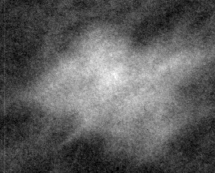
Crop from a digitized film mammogram around one marked abnormality; right breast; MLO view; BI-RADS breast density category 2 (scale 1–4).
Finding: mass, shape irregular, margins microlobulated / spiculated; BI-RADS assessment category 4; pathology (as recorded): malignant.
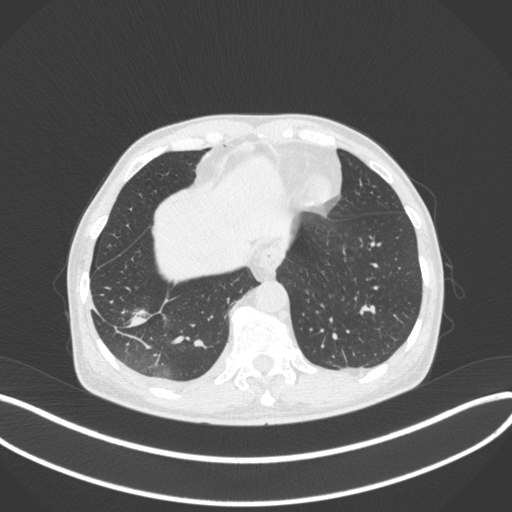
Chest CT, one axial slice; slice 81 of 385 in the series (ordered by position); reconstruction kernel B31f; 120 kVp; lung window (W 1500 / L -600 HU); 1 mm slice thickness; 512 × 512 image matrix, field of view 400 × 400 mm. Patient: male, 64 years. From the clinical record (not read from this slice): clinical TNM (as recorded): T3 N0 M0.
Annotated regions visible in this slice (bounding box drawn by a radiologist):
- lung tumour (recorded histology: adenocarcinoma): box from (x=124, y=300) to (x=156, y=332) px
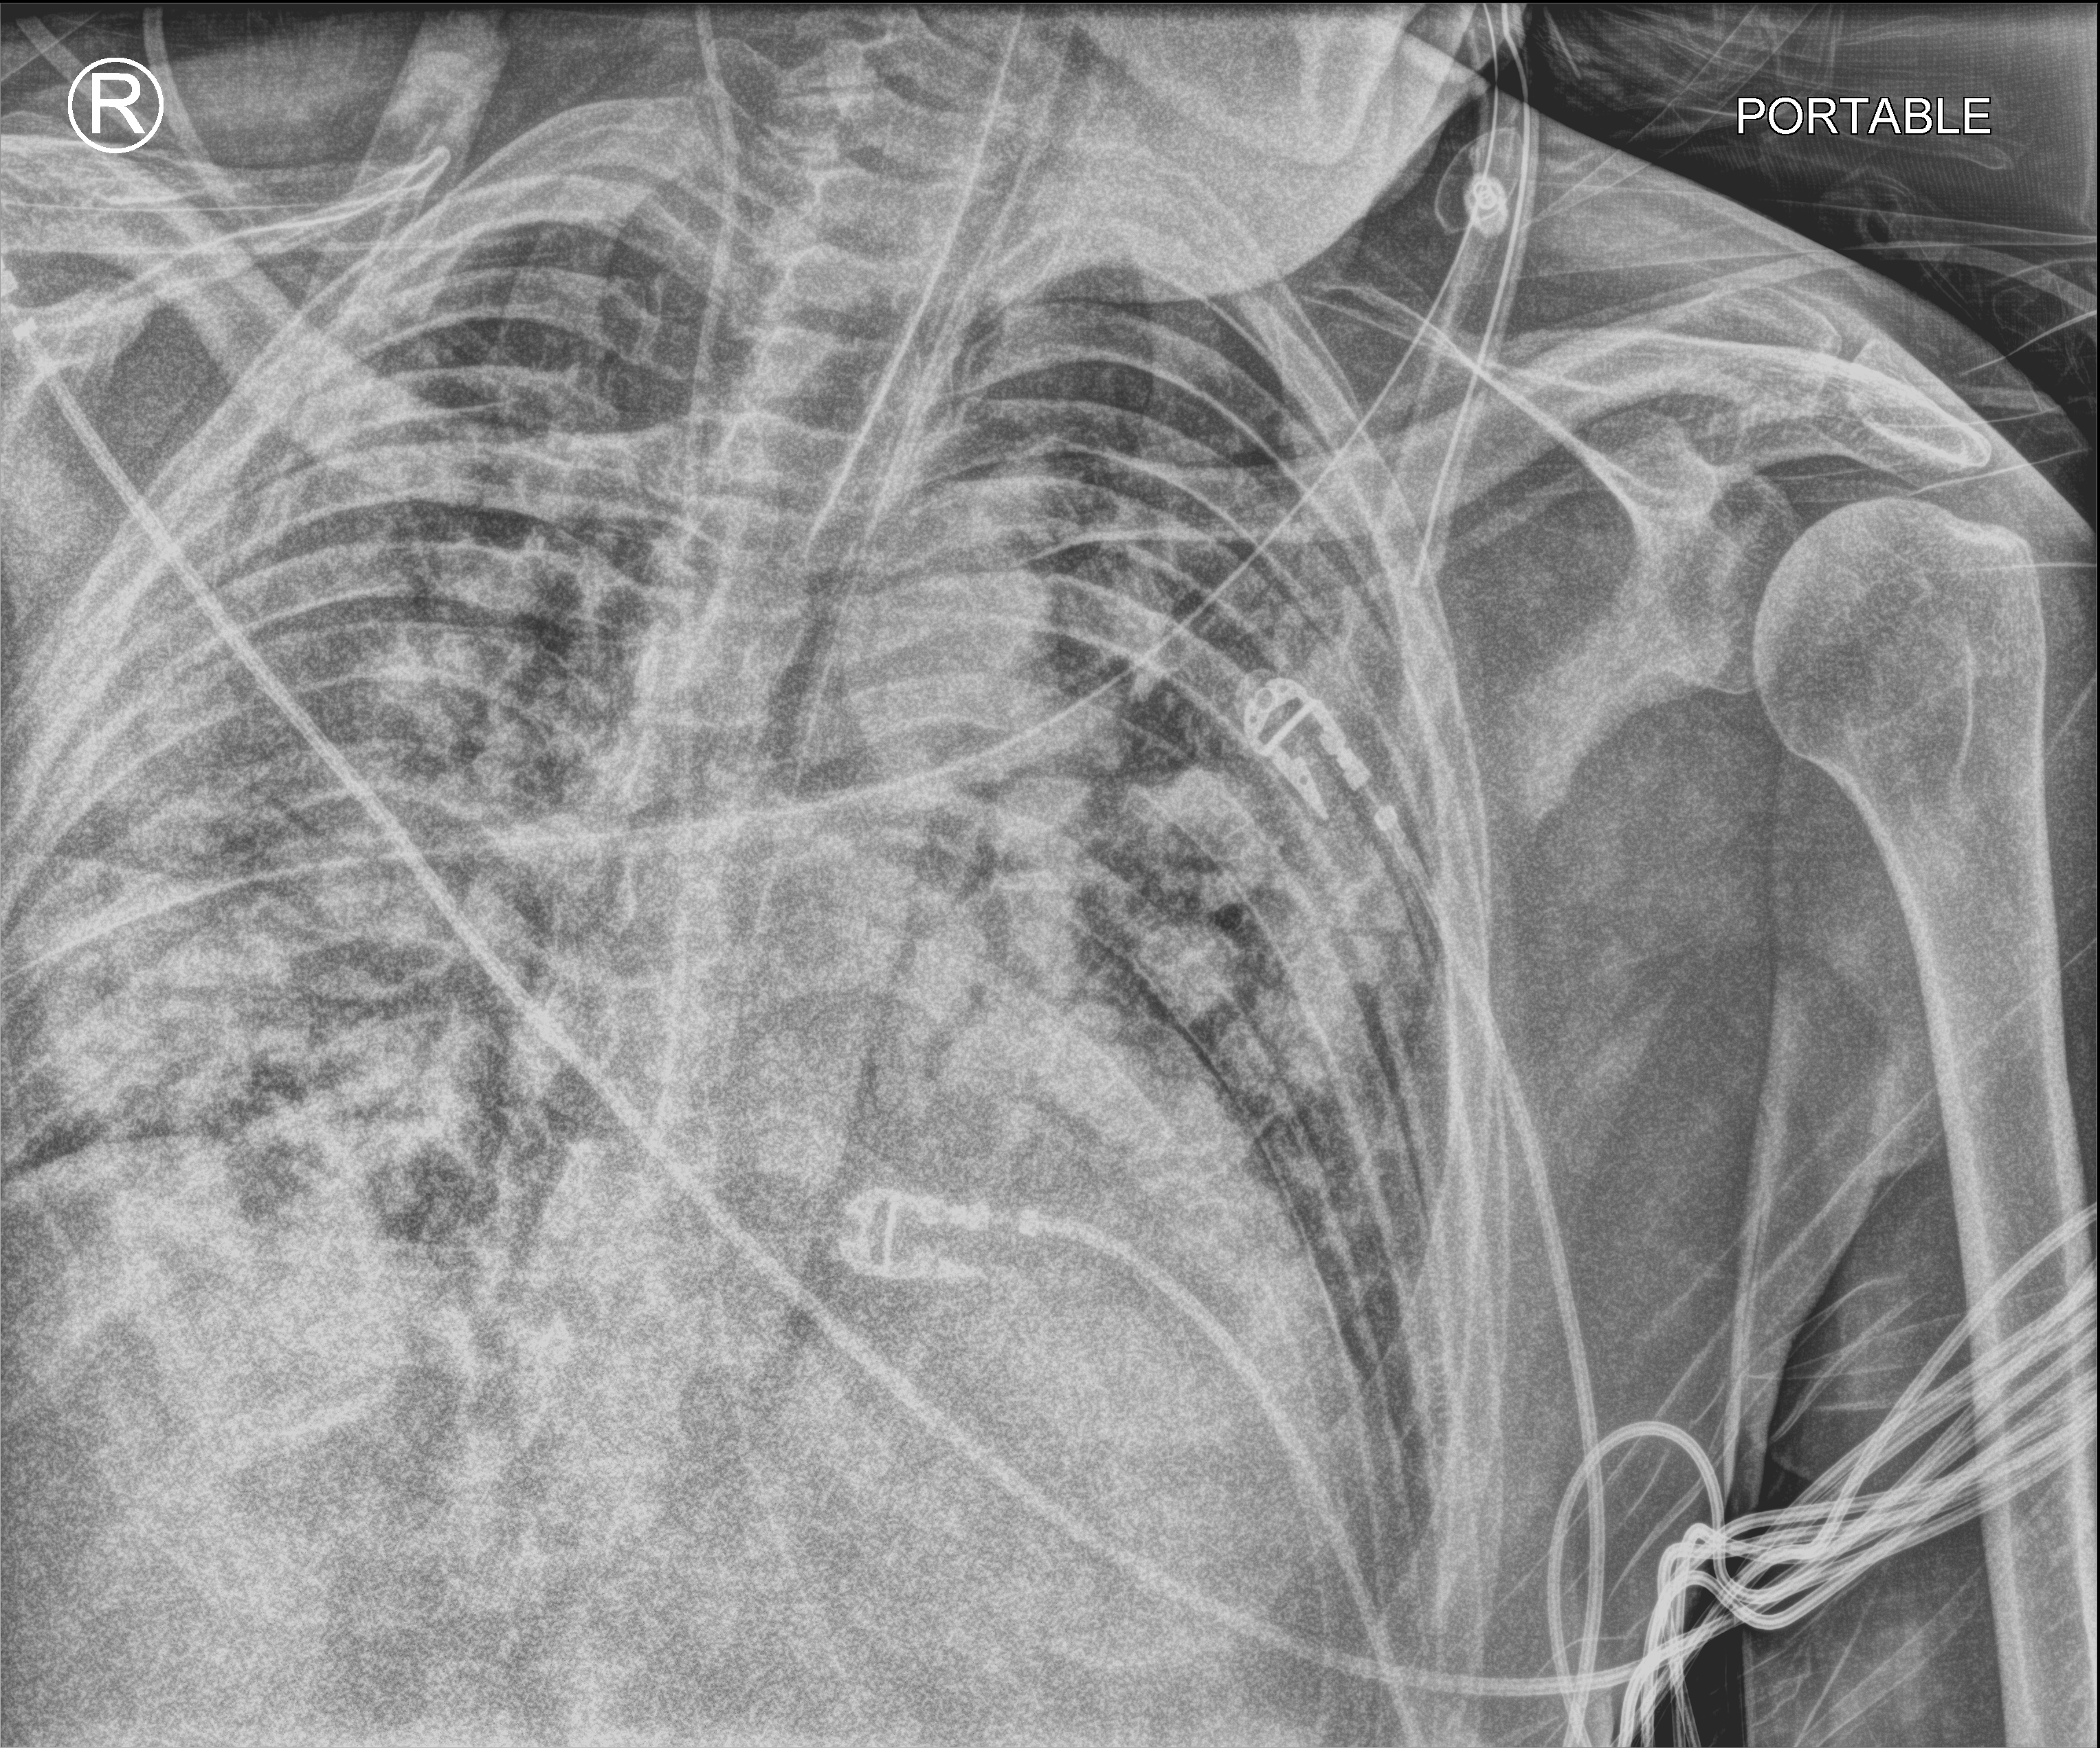
Portable chest radiograph; anteroposterior (AP) projection. Male patient hospitalised with COVID-19, age 18–59 years.
Admission-level facts for this patient (not findings on this image; timing relative to this image not recorded): length of hospital stay: 75 days; mechanically ventilated during this hospital stay: yes; admitted to intensive care during this hospital stay: yes.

> **Task goal**: Needed here is only the span from the line with "Annotated regions visible" through the last line of the entries, copied exactly with both ends and without pictures.

> **Answer to this problem**:
Annotated regions visible in this slice (bounding box drawn by a radiologist):
- lung tumour (recorded histology: adenocarcinoma): box from (x=124, y=300) to (x=156, y=332) px
Portable chest radiograph; anteroposterior (AP) projection. Male patient hospitalised with COVID-19, age 18–59 years.
Admission-level facts for this patient (not findings on this image; timing relative to this image not recorded): length of hospital stay: 75 days; mechanically ventilated during this hospital stay: yes; admitted to intensive care during this hospital stay: yes.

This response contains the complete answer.